Fot. Maria Emelianova / Chess.com
Jan-Krzysztof Duda trzecim zawodnikiem świata w szachach błyskawicznych! I to byłoby na tyle z pozytywnych informacji ze świeżo zakończonej edycji mistrzostw świata w szachach szybkich i błyskawicznych. Teraz przejdźmy do tych mniej przyjemnych wydarzeń – bowiem cały grudzień, który miał stać się swego rodzaju świętem dla fanów szachów, zakończył się dwoma skandalami. Oba skompromitowały federację FIDE, drugi ze skandali skompromitował również najlepszego zawodnika na świecie.

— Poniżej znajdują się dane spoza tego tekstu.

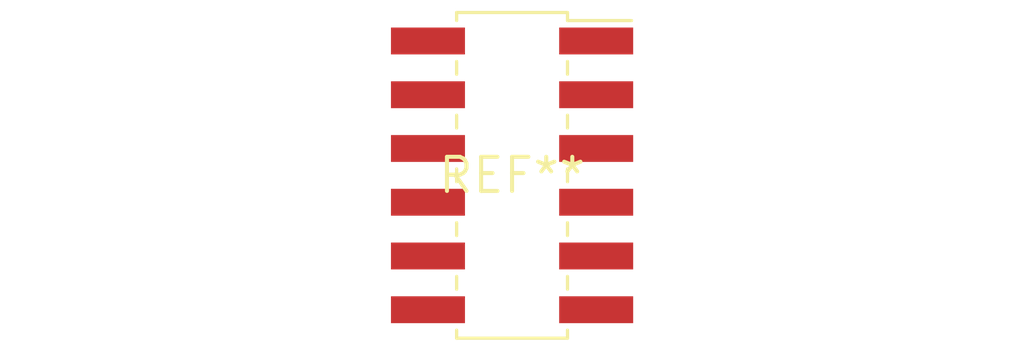
<source format=kicad_pcb>
(kicad_pcb (version 20240108) (generator pcbnew)

  (general
    (thickness 1.6)
  )

  (paper "A4")
  (layers
    (0 "F.Cu" signal)
    (31 "B.Cu" signal)
    (32 "B.Adhes" user "B.Adhesive")
    (33 "F.Adhes" user "F.Adhesive")
    (34 "B.Paste" user)
    (35 "F.Paste" user)
    (36 "B.SilkS" user "B.Silkscreen")
    (37 "F.SilkS" user "F.Silkscreen")
    (38 "B.Mask" user)
    (39 "F.Mask" user)
    (40 "Dwgs.User" user "User.Drawings")
    (41 "Cmts.User" user "User.Comments")
    (42 "Eco1.User" user "User.Eco1")
    (43 "Eco2.User" user "User.Eco2")
    (44 "Edge.Cuts" user)
    (45 "Margin" user)
    (46 "B.CrtYd" user "B.Courtyard")
    (47 "F.CrtYd" user "F.Courtyard")
    (48 "B.Fab" user)
    (49 "F.Fab" user)
    (50 "User.1" user)
    (51 "User.2" user)
    (52 "User.3" user)
    (53 "User.4" user)
    (54 "User.5" user)
    (55 "User.6" user)
    (56 "User.7" user)
    (57 "User.8" user)
    (58 "User.9" user)
  )

  (setup
    (pad_to_mask_clearance 0)
    (pcbplotparams
      (layerselection 0x00010fc_ffffffff)
      (plot_on_all_layers_selection 0x0000000_00000000)
      (disableapertmacros false)
      (usegerberextensions false)
      (usegerberattributes false)
      (usegerberadvancedattributes false)
      (creategerberjobfile false)
      (dashed_line_dash_ratio 12.000000)
      (dashed_line_gap_ratio 3.000000)
      (svgprecision 4)
      (plotframeref false)
      (viasonmask false)
      (mode 1)
      (useauxorigin false)
      (hpglpennumber 1)
      (hpglpenspeed 20)
      (hpglpendiameter 15.000000)
      (dxfpolygonmode false)
      (dxfimperialunits false)
      (dxfusepcbnewfont false)
      (psnegative false)
      (psa4output false)
      (plotreference false)
      (plotvalue false)
      (plotinvisibletext false)
      (sketchpadsonfab false)
      (subtractmaskfromsilk false)
      (outputformat 1)
      (mirror false)
      (drillshape 1)
      (scaleselection 1)
      (outputdirectory "")
    )
  )

  (net 0 "")

  (footprint "PinSocket_2x06_P2.00mm_Vertical_SMD" (layer "F.Cu") (at 0 0))

)

</source>
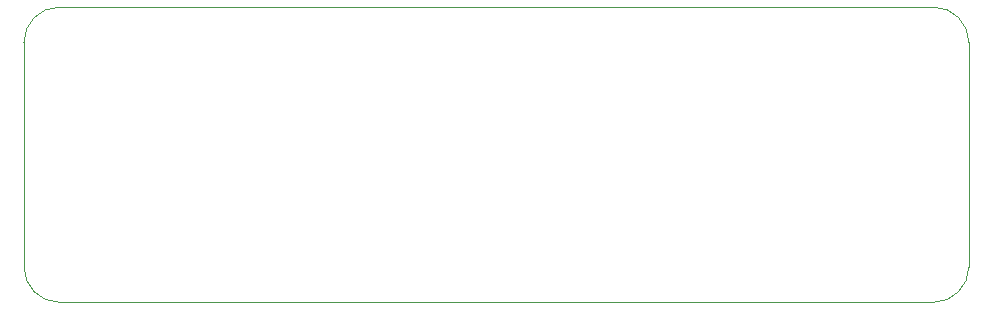
<source format=gbr>
%TF.GenerationSoftware,KiCad,Pcbnew,(6.0.1)*%
%TF.CreationDate,2022-06-13T19:43:20+02:00*%
%TF.ProjectId,Buck IRS25411,4275636b-2049-4525-9332-353431312e6b,rev?*%
%TF.SameCoordinates,Original*%
%TF.FileFunction,Profile,NP*%
%FSLAX46Y46*%
G04 Gerber Fmt 4.6, Leading zero omitted, Abs format (unit mm)*
G04 Created by KiCad (PCBNEW (6.0.1)) date 2022-06-13 19:43:20*
%MOMM*%
%LPD*%
G01*
G04 APERTURE LIST*
%TA.AperFunction,Profile*%
%ADD10C,0.050000*%
%TD*%
G04 APERTURE END LIST*
D10*
X166000000Y-114000000D02*
G75*
G03*
X169000000Y-111000000I0J3000000D01*
G01*
X169000000Y-92000000D02*
G75*
G03*
X166000000Y-89000000I-3000000J0D01*
G01*
X92000000Y-89000000D02*
G75*
G03*
X89000000Y-92000000I0J-3000000D01*
G01*
X89000000Y-111000000D02*
G75*
G03*
X92000000Y-114000000I3000000J0D01*
G01*
X89000000Y-92000000D02*
X89000000Y-111000000D01*
X92000000Y-114000000D02*
X166000000Y-114000000D01*
X166000000Y-89000000D02*
X92000000Y-89000000D01*
X169000000Y-111000000D02*
X169000000Y-92000000D01*
M02*

</source>
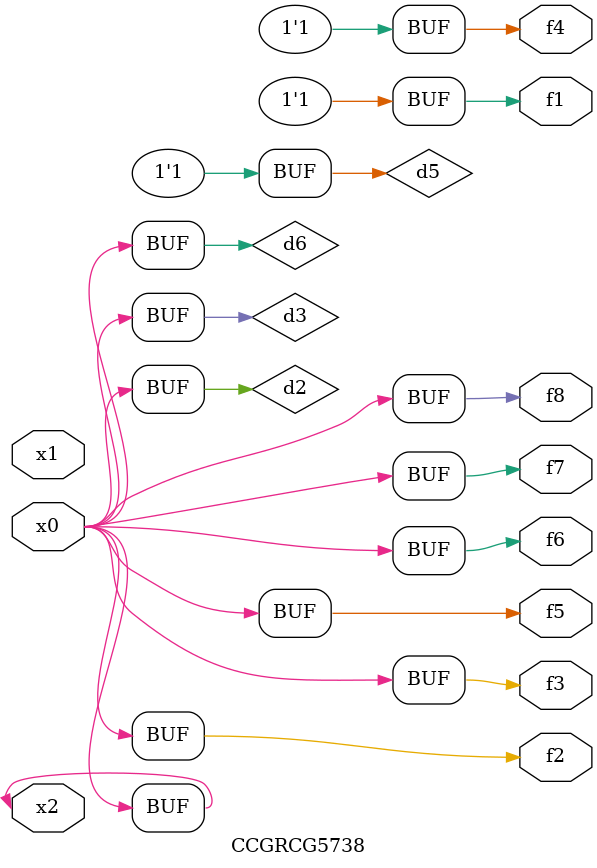
<source format=v>
module CCGRCG5738(
	input x0, x1, x2,
	output f1, f2, f3, f4, f5, f6, f7, f8
);

	wire d1, d2, d3, d4, d5, d6;

	xnor (d1, x2);
	buf (d2, x0, x2);
	and (d3, x0);
	xnor (d4, x1, x2);
	nand (d5, d1, d3);
	buf (d6, d2, d3);
	assign f1 = d5;
	assign f2 = d6;
	assign f3 = d6;
	assign f4 = d5;
	assign f5 = d6;
	assign f6 = d6;
	assign f7 = d6;
	assign f8 = d6;
endmodule

</source>
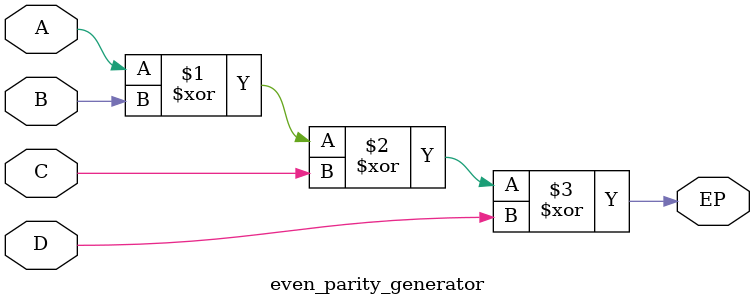
<source format=v>
/* module even_parity_generator
*
*  Purpose: Generates an EVEN parity bit to output
*
*  Input: Four inputs A,B,C,D
*  Output: Even parity bit output EP
*  Student: Jonathan Boryla
*  Date: March 12,2018
*		    
*/
module even_parity_generator (A,B,C,D,EP); //module name and ports

	input wire A,B,C,D; //Inputs 
	output wire EP;	//Outputs

	assign EP = A^B^C^D; //XOR A,B,C,D and assign to EP to produce an even parity bit

endmodule

</source>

Na początek garść informacji – 26, 27 i 28 grudnia odbywały się zmagania w szachach szybkich (rapidach), tempem 15+10, piętnaście minut na posunięcie, z dodatkiem dziesięciu sekund po ruchu, a 30 grudnia i 31 grudnia w szachach błyskawicznych (blitzach), tempem 3+2, trzy minuty na posunięcie, z dodatkiem dwóch sekund po ruchu (w Polsce finał między Carlsenem a “Nepo” dział się już w roku 2025). Zmagania rapidowe były rozgrywane systemem szwajcarskim, trzynastorundowym w sekcji OPEN i jedenastorundowym w sekcji żeńskiej, natomiast w blitzach 30 grudnia zawodnicy mierzyli się w systemie szwajcarskim (liczba rund pozostała taka sama w obu sekcjach), natomiast najlepsza ósemka kwalifikowała się do fazy pucharowej, gdzie dobrze znaną wszystkim kibicom drabinką miał zostać wyłoniony zwycięzca. Nie przewidziano starć o trzecie miejsce, przegrani w półfinałach od razu dostawali brązowe medale.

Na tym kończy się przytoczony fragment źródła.